« Ne lâche pas ma main » : par-delà les apparences

Les éditions Dupuis publient dans leur collection « Aire libre » une adaptation graphique du roman de Michel Bussi Ne lâche pas ma main. Fred Duval et Didier Cassegrain s’associent pour l’occasion et mettent en images une intrigue échevelée, dont le cadre, l’île de la Réunion, voit ses spécificités topographiques très bien restituées.

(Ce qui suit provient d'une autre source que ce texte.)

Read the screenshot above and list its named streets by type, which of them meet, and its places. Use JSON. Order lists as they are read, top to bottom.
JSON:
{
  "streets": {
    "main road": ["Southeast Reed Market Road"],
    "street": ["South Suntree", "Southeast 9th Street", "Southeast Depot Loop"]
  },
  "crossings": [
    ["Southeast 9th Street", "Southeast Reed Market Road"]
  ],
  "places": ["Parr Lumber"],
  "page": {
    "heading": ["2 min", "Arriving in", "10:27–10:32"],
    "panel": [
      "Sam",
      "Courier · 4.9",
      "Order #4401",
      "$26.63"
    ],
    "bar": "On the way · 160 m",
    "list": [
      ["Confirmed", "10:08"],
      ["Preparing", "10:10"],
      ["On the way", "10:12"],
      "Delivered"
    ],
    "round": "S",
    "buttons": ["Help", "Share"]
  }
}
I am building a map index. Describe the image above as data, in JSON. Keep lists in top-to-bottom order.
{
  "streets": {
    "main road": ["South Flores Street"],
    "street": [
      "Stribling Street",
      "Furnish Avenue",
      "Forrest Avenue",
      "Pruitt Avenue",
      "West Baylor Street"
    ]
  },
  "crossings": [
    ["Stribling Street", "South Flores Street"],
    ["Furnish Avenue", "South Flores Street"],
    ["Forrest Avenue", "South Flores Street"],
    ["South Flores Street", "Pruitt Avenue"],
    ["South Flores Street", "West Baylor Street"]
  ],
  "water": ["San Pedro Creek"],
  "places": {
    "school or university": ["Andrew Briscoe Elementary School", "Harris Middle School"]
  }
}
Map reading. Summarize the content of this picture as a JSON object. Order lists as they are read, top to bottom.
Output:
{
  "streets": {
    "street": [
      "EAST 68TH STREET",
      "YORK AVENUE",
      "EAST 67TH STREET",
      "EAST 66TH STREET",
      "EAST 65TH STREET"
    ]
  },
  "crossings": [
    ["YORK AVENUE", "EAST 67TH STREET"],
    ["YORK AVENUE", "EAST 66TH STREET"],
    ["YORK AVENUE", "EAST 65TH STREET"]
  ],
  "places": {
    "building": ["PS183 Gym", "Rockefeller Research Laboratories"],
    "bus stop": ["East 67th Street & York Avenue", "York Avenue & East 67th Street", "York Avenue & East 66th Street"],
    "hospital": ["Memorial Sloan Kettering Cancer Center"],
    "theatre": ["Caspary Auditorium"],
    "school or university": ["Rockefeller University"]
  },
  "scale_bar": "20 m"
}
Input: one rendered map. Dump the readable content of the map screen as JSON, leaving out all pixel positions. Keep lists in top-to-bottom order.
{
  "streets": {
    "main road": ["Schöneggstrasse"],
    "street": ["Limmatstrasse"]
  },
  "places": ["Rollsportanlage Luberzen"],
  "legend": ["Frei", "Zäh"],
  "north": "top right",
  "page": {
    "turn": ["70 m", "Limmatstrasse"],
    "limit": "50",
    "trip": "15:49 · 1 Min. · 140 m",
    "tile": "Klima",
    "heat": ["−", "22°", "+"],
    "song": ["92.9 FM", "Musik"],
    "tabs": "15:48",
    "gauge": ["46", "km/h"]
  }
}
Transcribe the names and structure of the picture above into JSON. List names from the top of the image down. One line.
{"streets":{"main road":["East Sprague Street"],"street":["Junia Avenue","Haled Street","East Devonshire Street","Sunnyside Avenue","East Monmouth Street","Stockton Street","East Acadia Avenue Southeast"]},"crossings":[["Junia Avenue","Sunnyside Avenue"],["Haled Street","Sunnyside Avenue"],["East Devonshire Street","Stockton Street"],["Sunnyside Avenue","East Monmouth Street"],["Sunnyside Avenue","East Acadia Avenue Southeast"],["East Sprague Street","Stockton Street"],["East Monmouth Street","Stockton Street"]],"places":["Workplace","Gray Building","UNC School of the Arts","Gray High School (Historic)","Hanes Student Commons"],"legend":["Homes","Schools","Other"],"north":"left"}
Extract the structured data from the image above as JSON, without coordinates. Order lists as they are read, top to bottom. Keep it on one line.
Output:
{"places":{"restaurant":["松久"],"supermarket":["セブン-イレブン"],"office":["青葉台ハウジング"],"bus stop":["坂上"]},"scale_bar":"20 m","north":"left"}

Combinant habilement intrigue policière, paysages exotiques et peinture des personnages, Fred Duval et Didier Cassegrain ne sacrifient rien du roman Ne lâche pas ma main et ajoutent au genre très codifié du thriller des thématiques sociétales plus vastes, touchant à la famille, le deuil, la jalousie ou l’aliénation. L’histoire se déroule sur l’île de la Réunion, et la manière dont les lieux sont représentés dans ce roman graphique justifie à elle seule la plus-value de l’adaptation. D’une géographie plurielle et d’une nature parfois luxuriante sont en effet tirés bon nombre de poursuites, de rebondissements et de moments-clés. La littérature nordique nous avait déjà habitués à ces récits augmentés par les singularités de leur cadre. La diversité culturelle de l’île est également soulignée, notamment à travers les fonctionnaires investissant dans l’immobilier local, ou par le truchement du tourisme.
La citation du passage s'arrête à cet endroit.